Read the above chapter to see how we did it in our case, and then decide how to proceed. The following is a loose work-in-progress collection of hints we hope are helpful (please send PRs to add your own):
Our setup assumes that there exists a file that contains only Stanzas and that is imported into the main config.txt
file via an IncludeFile
directive. If you adhere to this, you can use backend/grabrena.py
to append the Find/Replace lines to each Stanza in your file. The script will complain a lot, but it will do the job. Note however, that it is not equipped to properly deal with anything but Stanzas.

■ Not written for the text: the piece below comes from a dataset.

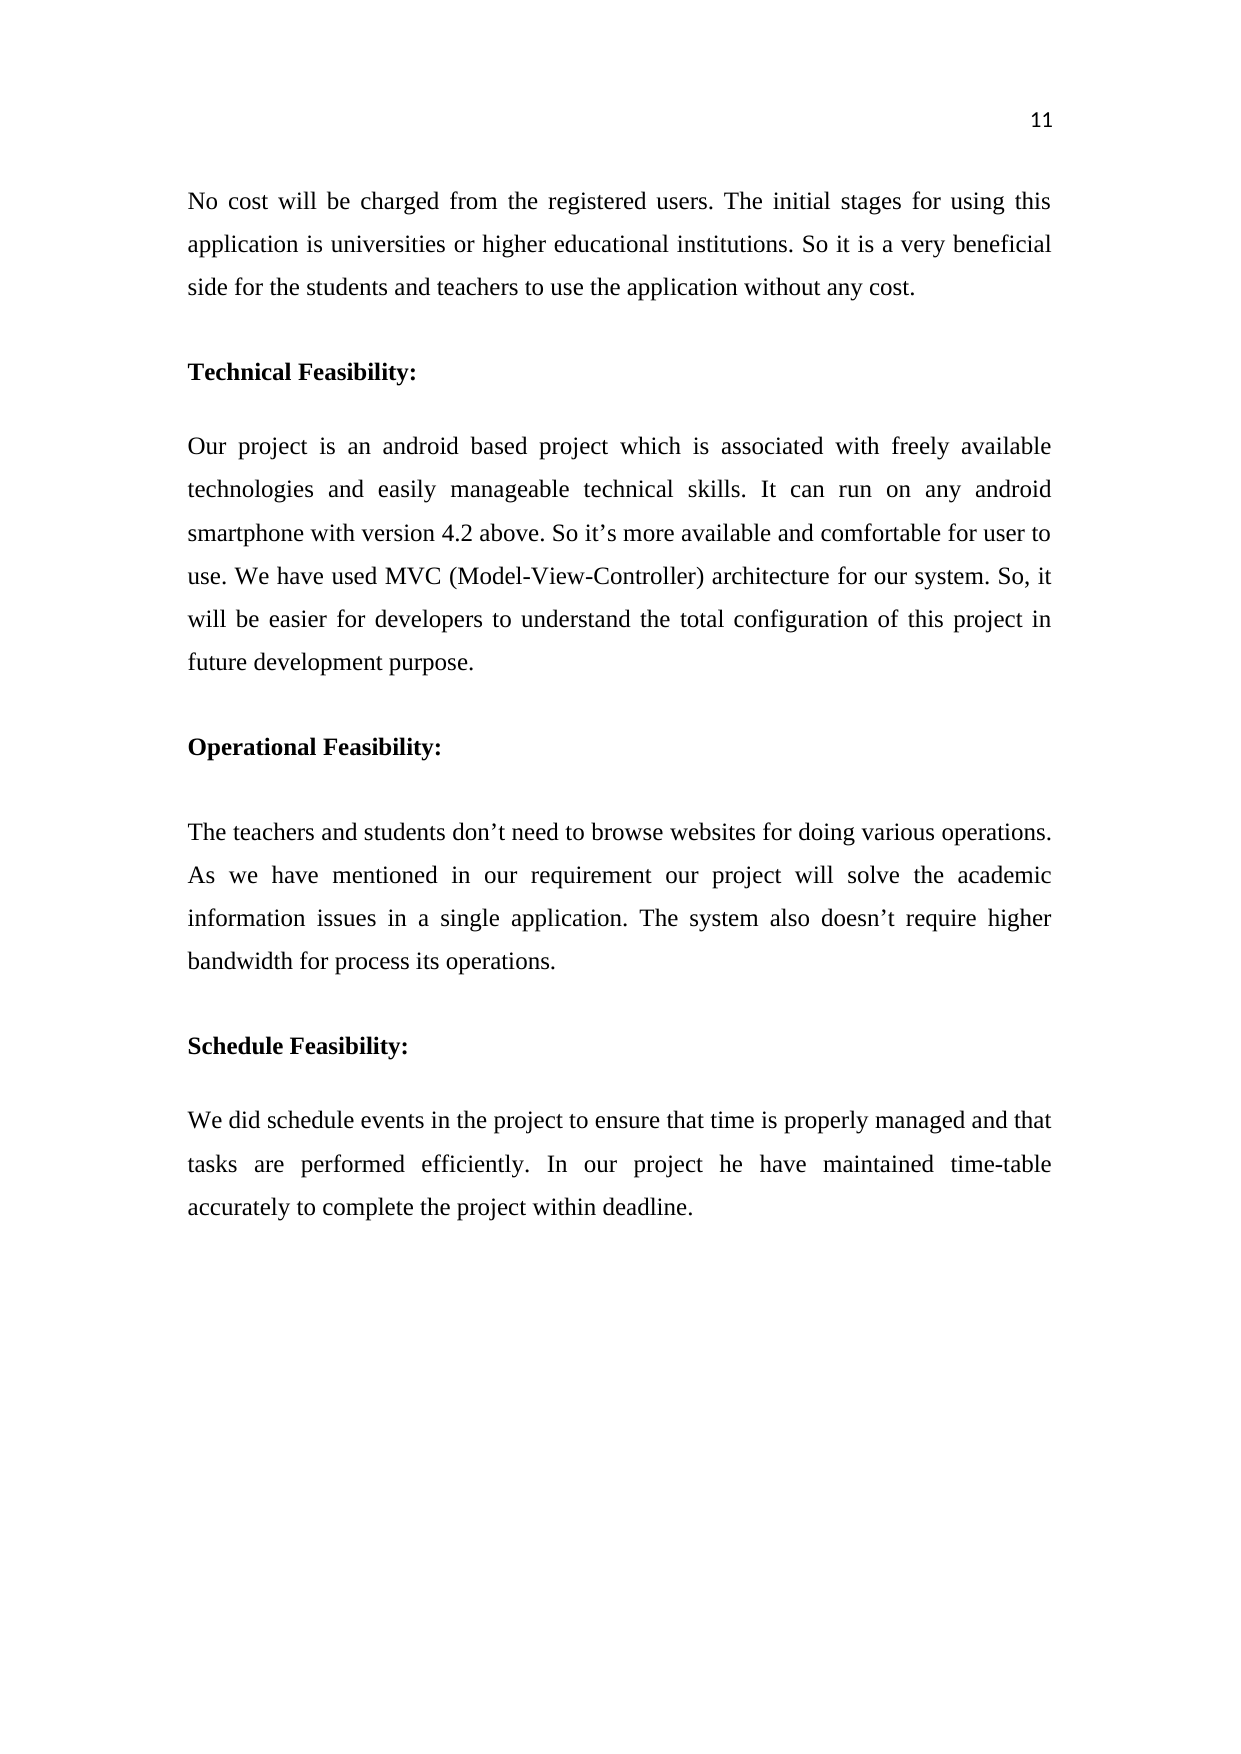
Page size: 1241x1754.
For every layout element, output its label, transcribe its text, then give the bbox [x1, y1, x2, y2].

Make sure to read the Frontend Injection chapter again.
You will have to put the following into your grabrena.ini
:
svn_up_path: /path/to/your/stanza-file.txt
eres_path: /path/to/the/resulting/stanza-with-findreplace-file.txt
force_eRes_update: Yes
injection_url: https://YOUR-EZPROXY.TLD/loggedin/injectmenu.js
We have attempted to mitigate against the most obvious XSS vectors in our JavaScript, but we would love some extra sets of eyes on that front. At the time of writing, snyk did not report any issues in our code or dependencies.

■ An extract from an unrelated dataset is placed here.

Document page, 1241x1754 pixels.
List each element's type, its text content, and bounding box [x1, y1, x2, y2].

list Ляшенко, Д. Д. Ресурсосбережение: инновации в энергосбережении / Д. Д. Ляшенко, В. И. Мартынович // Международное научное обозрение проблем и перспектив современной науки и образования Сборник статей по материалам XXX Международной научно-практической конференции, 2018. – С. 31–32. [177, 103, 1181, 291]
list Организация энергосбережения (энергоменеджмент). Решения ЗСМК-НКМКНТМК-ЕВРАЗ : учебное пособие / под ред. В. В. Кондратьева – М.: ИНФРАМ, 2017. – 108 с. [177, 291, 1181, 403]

The main menu structure is defined by Array elements in a ReNa PredefinedSet JSON answer, where each entry / submenu heading is defined like this:
getSets([{
"id":"000007897",
"name":"Collective Goods' Selection",
"fullName":"MBRG:Collective Goods' Selection",
"url":"https://rena.mpdl.mpg.de\/rena\/Search\/Results?filter%5B%5D=inst_txtF_mv%3A%22MBRG%22&filter%5B%5D=predef_txtF_mv%3A%22MBRG%3ACollective+Goods%27+Selection%22"
}, ... ]);
which gets transformed by grabrena.py and stored in an Array element in the setlist.json file (and parsed into a SetlistItem by lslib.js):
// filename: setlist.json
[{
"id": "000007897",
"timestamp": "1449151638",
"logo": "one",
"name": "Collective Goods' Selection"
}, ... ]
The submenus are created from entries in ReNa collection lists (Dictionary entries):
fromRemote000007897({ "ERS000000002":{
"title":"Academic Search Premier (EBSCO)",
"description":"Academic Search Premier contains full text for nearly 4,500 journals, including more than 3,600 peer-reviewed titles. In addition to the full text, this database offers indexing and abstracts for all 8,144 journals in the collection.",
"genre":["Fulltext Database"],
"topic":["Multidisciplinary"],
"language":["English"],
"title_short":"Academic Search Premier (EBSCO)",
"prov_txt_mv":["EBSCO"],
"subject_txt_mv":["Multidisciplinary"],
"keyword_txt_mv":["Ethnic studies","Medical sciences","Arts and literature","Language and linguistics","Chemistry","Physics","Engineering","Computer sciences"],
"scope_txtF_mv":["MPG"],
"naturl_str_mv":["http://search.ebscohost.com\/login.asp?profile=ehost&defaultdb=aph"],
"access_txtF":"SUBSCRIPTION"
}, ... });
converted to Array elements in a Collection JSON file by grabrena.py (and parsed into SetlistDataCollectionItems by lslib.js):
// filename: 000007897.json
// there needs to be one json file for each id in setlist.json
// note that this is an object that contains an array
{
"name": "Collective Goods' Selection",
"id": "000007897",
"data": [{
"title": "Academic Search Premier (EBSCO)",
"url": "http://search.ebscohost.com.go.coll.mpg.de/login.asp?profile=ehost&defaultdb=aph",
"proxied": true,
"free": false,
"desc": "Academic Search Premier contains full text for nearly 4,500 journals, including more than 3,600 peer-reviewed titles. In addition to the full text, this database offers indexing and abstracts for all 8,144 journals in the collection."
}, ... ]
}
backend/grabrena.py
uses OrderedDict
instead of dict
to represent JSON objects/dictionaries in Python to preserve the sequence of items received from ReNa.